The Lord describes His infinite Self in many ways in the Bhagavad Gita. “I am the rites that the Vedas ordain and the rituals taught by the scriptures. I am the food that sustains and heals; the mantra, the ghee, the oblation and the flame into which it is offered. I am the father, mother, grandfather of the universe; I give the fruits of every action of every individual; I am the Being extolled in the Vedas and I am the one who purifies and sanctifies.”
Such being His transcending Supremacy, one tends to wonder how it is possible to approach Him to seek His grace.
The Lord dispels this fear of His inaccessibility which arises naturally in many of us when He spells out the simple ways in which we can reach Him, pointed out Swami Gautamananda in a lecture.
“I gladly accept whatever my devotee offers — be it a leaf, flower, fruit or a drop of water — with pure and sincere love.”

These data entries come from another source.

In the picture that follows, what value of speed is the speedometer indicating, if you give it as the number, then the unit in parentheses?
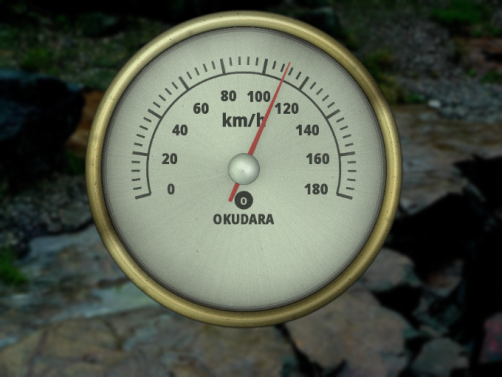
110 (km/h)
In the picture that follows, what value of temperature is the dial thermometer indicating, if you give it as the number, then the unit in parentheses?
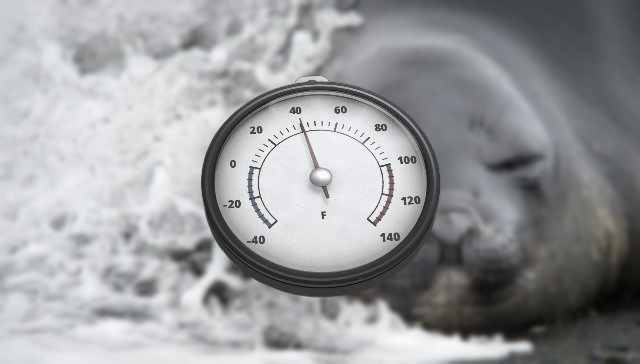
40 (°F)
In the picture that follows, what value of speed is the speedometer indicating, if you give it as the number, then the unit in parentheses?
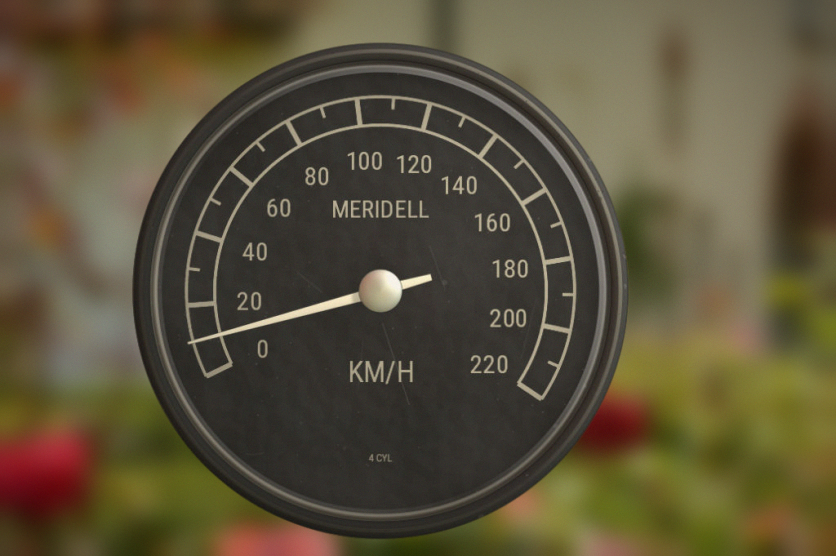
10 (km/h)
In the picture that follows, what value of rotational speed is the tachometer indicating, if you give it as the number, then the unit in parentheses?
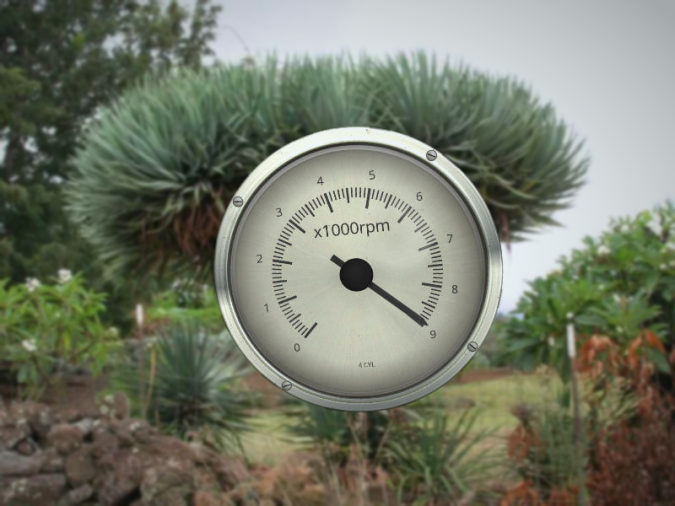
8900 (rpm)
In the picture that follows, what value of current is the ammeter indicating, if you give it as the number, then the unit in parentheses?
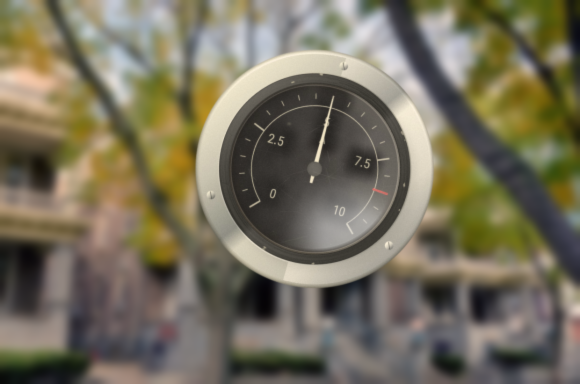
5 (A)
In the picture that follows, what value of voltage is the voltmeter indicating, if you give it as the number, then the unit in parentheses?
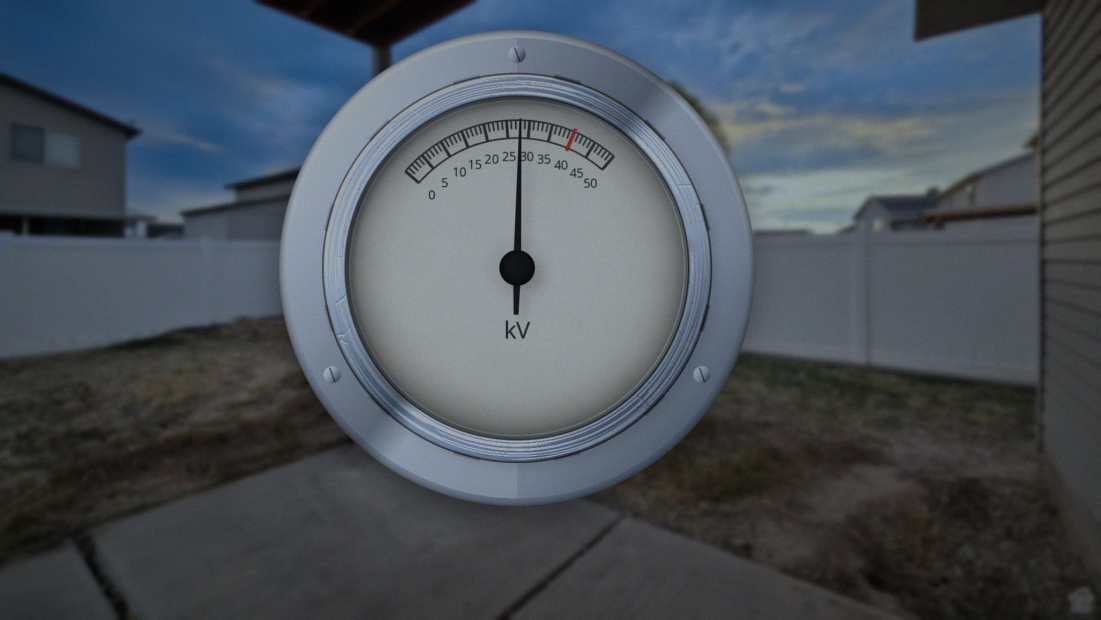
28 (kV)
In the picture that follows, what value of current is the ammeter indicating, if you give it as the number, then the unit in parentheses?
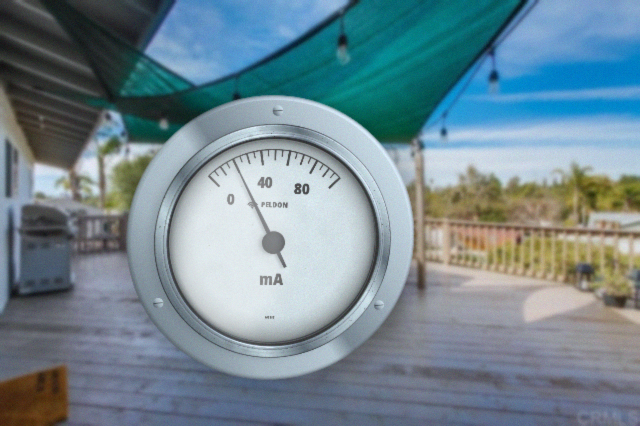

The Lord has proved this truth in the lives of many of His devotees. Rama accepted the best of fruits that Sabhari had personally checked by tasting before offering them to the Lord. Krishna expressed warm gratitude to Vidhura who offered Him simple porridge in his hut. The all-knowing Krishna took the broken rice flakes from Kuchela who was hesitant to give Him such a plain item. Siva graced the hunter Kannappan who brought ablutions for the Lord in his mouth and offered Him meat.
It is thus clear that the attitude behind each offering is the value that God looks for and not the worth of the offering as such. Ostentation in worship may feed the ego of the individual but does not bring him any closer to God.
Krishna insists that we should cultivate the habit of dedicating to Him whatever we do or eat as a worshipful offer. This is a valuable guideline for many of us who would like to serve Him personally but do not know how to go about it.
The worldly and spiritual streams that seem to run a parallel course merge when our daily acts become acts of worship. Even our evil tendencies begin to undergo a change and turn into good deeds and goodwill.